(Activity)
An exact copy of all the data is needed, with every picture left out.

Human keypoint data:
----

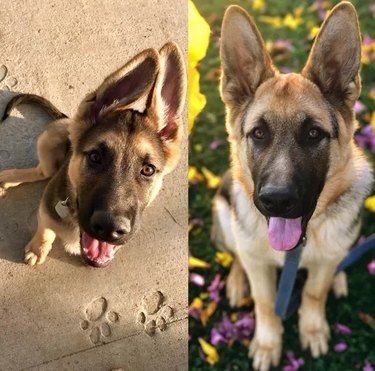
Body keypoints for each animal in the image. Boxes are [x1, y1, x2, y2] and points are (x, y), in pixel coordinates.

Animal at [0, 42, 188, 268]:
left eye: (148, 170)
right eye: (95, 157)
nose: (109, 229)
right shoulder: (46, 210)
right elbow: (46, 229)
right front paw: (38, 248)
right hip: (53, 132)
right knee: (42, 172)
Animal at [213, 2, 374, 371]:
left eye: (313, 133)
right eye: (258, 133)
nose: (276, 200)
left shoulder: (321, 266)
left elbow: (314, 292)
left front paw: (312, 329)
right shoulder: (260, 267)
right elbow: (264, 303)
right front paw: (267, 344)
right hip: (224, 212)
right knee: (237, 254)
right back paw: (236, 281)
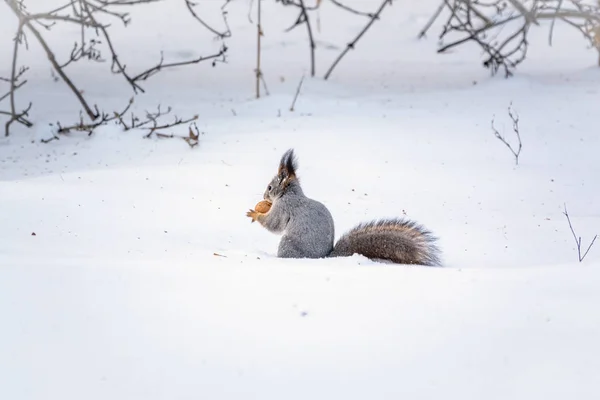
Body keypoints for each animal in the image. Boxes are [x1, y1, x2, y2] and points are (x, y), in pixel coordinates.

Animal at [245, 148, 440, 266]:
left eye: (270, 187)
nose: (264, 197)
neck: (291, 194)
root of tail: (325, 258)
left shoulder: (285, 207)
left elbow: (273, 224)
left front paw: (255, 214)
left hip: (288, 244)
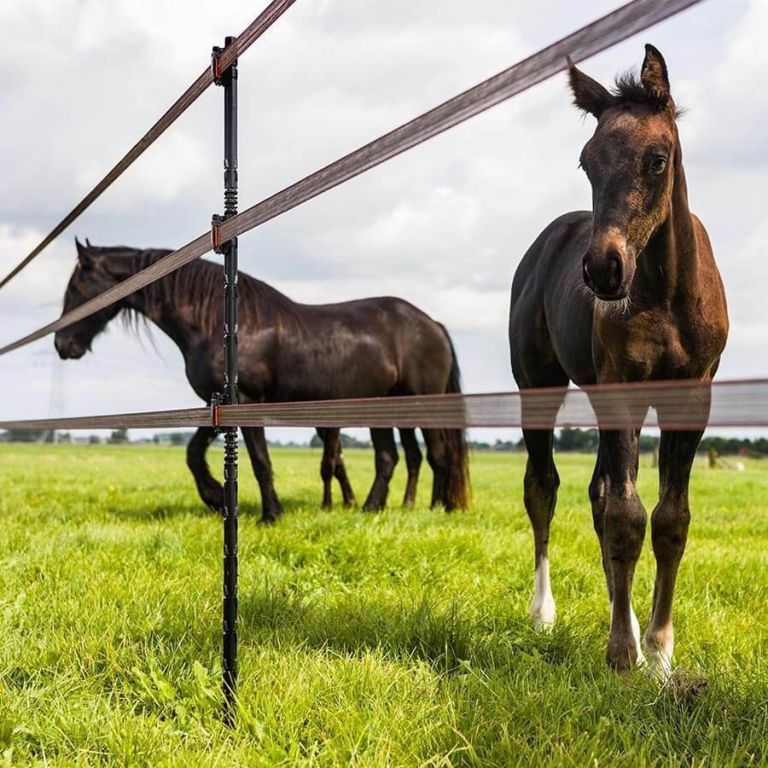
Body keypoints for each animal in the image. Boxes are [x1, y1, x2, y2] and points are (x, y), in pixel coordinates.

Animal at [54, 240, 472, 520]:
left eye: (76, 287)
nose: (62, 345)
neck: (219, 323)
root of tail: (431, 323)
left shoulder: (246, 401)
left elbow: (259, 460)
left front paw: (271, 514)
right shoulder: (216, 402)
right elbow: (193, 452)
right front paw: (214, 495)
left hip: (421, 403)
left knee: (437, 455)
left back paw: (437, 509)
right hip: (381, 406)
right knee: (390, 457)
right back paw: (372, 509)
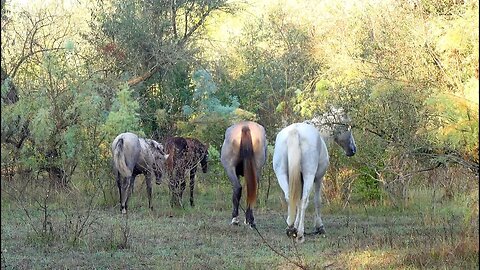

----

(Answer box)
Body keypoints for each animal in the image. Boxes are [x1, y1, x2, y2] and points are (x, y), in pixel coordinates.

Animal at [0, 42, 188, 268]:
left eye: (148, 170)
right eye: (95, 157)
nose: (109, 229)
right shoulder: (46, 210)
right elbow: (46, 229)
right front paw: (38, 248)
right hip: (53, 132)
right knee: (42, 172)
Animal at [213, 2, 374, 371]:
left eye: (313, 133)
right eye: (258, 133)
nose: (276, 200)
left shoulder: (321, 266)
left elbow: (314, 292)
left front paw: (312, 329)
right shoulder: (260, 267)
right elbow: (264, 303)
right front paw: (267, 344)
right hip: (224, 212)
right knee: (237, 254)
right back paw: (236, 281)
Body keypoints for each animal in the image. Boxes are [x1, y1, x2, y2] and points are (x, y), in pixel coordinates.

Animal at [245, 148, 440, 266]:
left eye: (270, 187)
nose: (264, 197)
neck: (291, 194)
root of tail: (325, 258)
left shoulder: (285, 207)
left elbow: (273, 224)
left front paw: (255, 214)
left hip: (288, 244)
Body keypoints for each animal in the image. Boxes are [x1, y1, x2, y2] and points are (x, y), in pixel coordinates.

Animal at [54, 240, 472, 520]:
left eye: (76, 287)
nose: (62, 345)
neck: (219, 323)
root of tail: (431, 323)
left shoulder: (246, 401)
left elbow: (259, 460)
left front paw: (271, 514)
right shoulder: (216, 402)
right elbow: (193, 452)
right front paw: (214, 495)
left hip: (421, 403)
left knee: (437, 455)
left back paw: (437, 509)
right hip: (381, 406)
right knee: (390, 457)
right back paw: (372, 509)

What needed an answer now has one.